What it is and where it is
The first time I set foot in Sant'Angelo in Vado was almost by accident. A lucky detour, an unhurried day and a good supply of curiosity favored the discovery in this enchanting village in the upper Metauro Valley, set in an idyllic landscape. Rising on the ruins of the ancient Tiphernum Metaurense, Sant'Angelo in Vado is a romantic town where history, culture, art, traditions and the exquisite products of the land blend harmoniously. It was one of those times when I felt chance smile upon me.
Why it is special
Sant'Angelo in Vado is a town of hidden treasures: behind the mighty gates of the palaces in the center hide wonderful courtyards, while the streets of the village guard centuries-old buildings, wise singers of legends and remote anecdotes. The Palace of Reason, the Cathedral, the Church of St. Catherine of the Bastards, the Church of St. Mary Extra Muros, just outside the city walls, and the Monastery of the Servants of Mary make up an enormous historical-artistic heritage worth visiting.
Not to be missed
Poplars, willows, acacias and hawthorns resemble the ornamental motifs of a scenic backdrop designed with the intention of highlighting the Sasso Waterfall, nearly 15 meters high and considered among the most beautiful crags in Italy.
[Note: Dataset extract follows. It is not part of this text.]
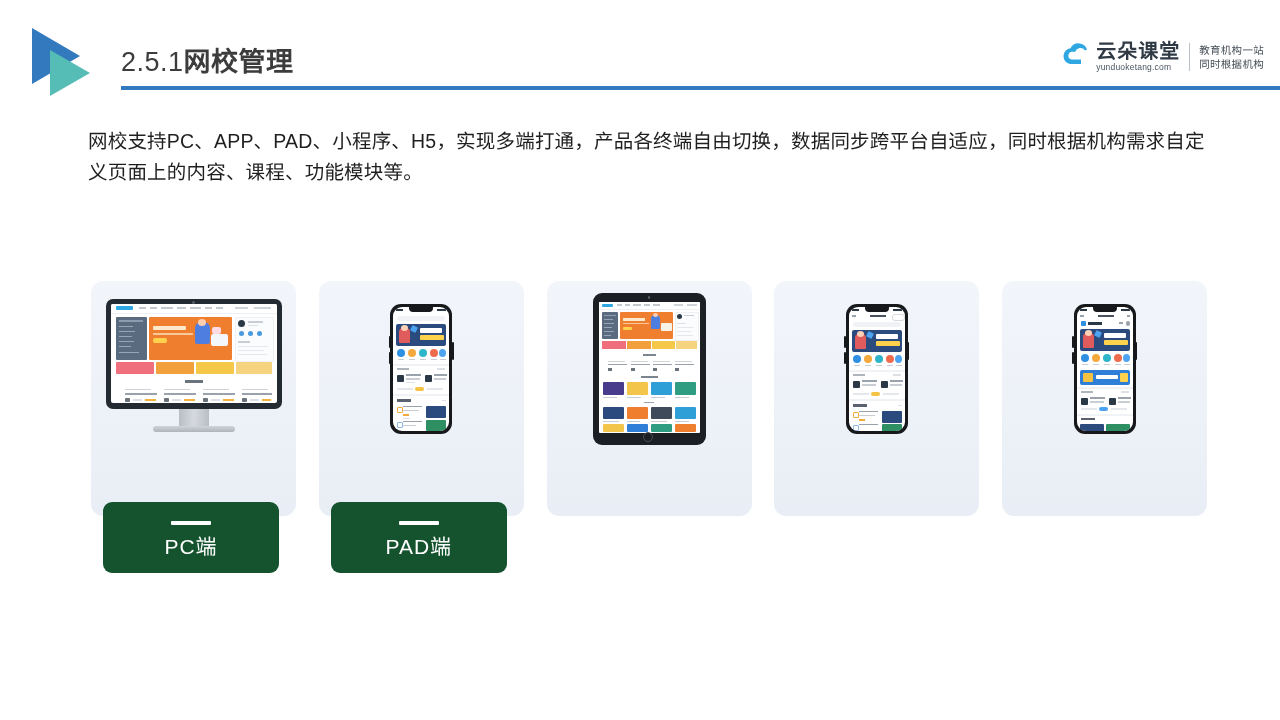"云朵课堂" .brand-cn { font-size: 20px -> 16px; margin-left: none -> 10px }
A hidden gem, were it not for a small sign near the craft area of Sant'Angelo in Vado. So when you get there, it seems as if it should have happened to you the privilege of being able to enjoy such beauty.
A bit of history
Of medieval origins, Sant'Angelo in Vado was from the 9th century the capital of Massa Trabaria: a forest province of the Church State. Around the middle of the 15th century it became part of the Duchy of Urbino and shared its fate. In 1636 Pope Urban VIII elected the small village as a city and promoted it to a diocese. It was from here in 1849 that Giuseppe Garibaldi passed on his flight after the fall of the Roman Republic.
The hatter, the blacksmith, the cooper or the shoemaker: who remembers them? Traditions now almost lost find refuge in the Museum of Old Trades, which aims to recover and enhance the cultural identity of the area. The basement of Palazzo Mercuri displays documentations of the most important crafts such as cabinetmaking, wood carving, goldsmithing and wrought iron work. A well-organized microcosm aimed at countering oblivion.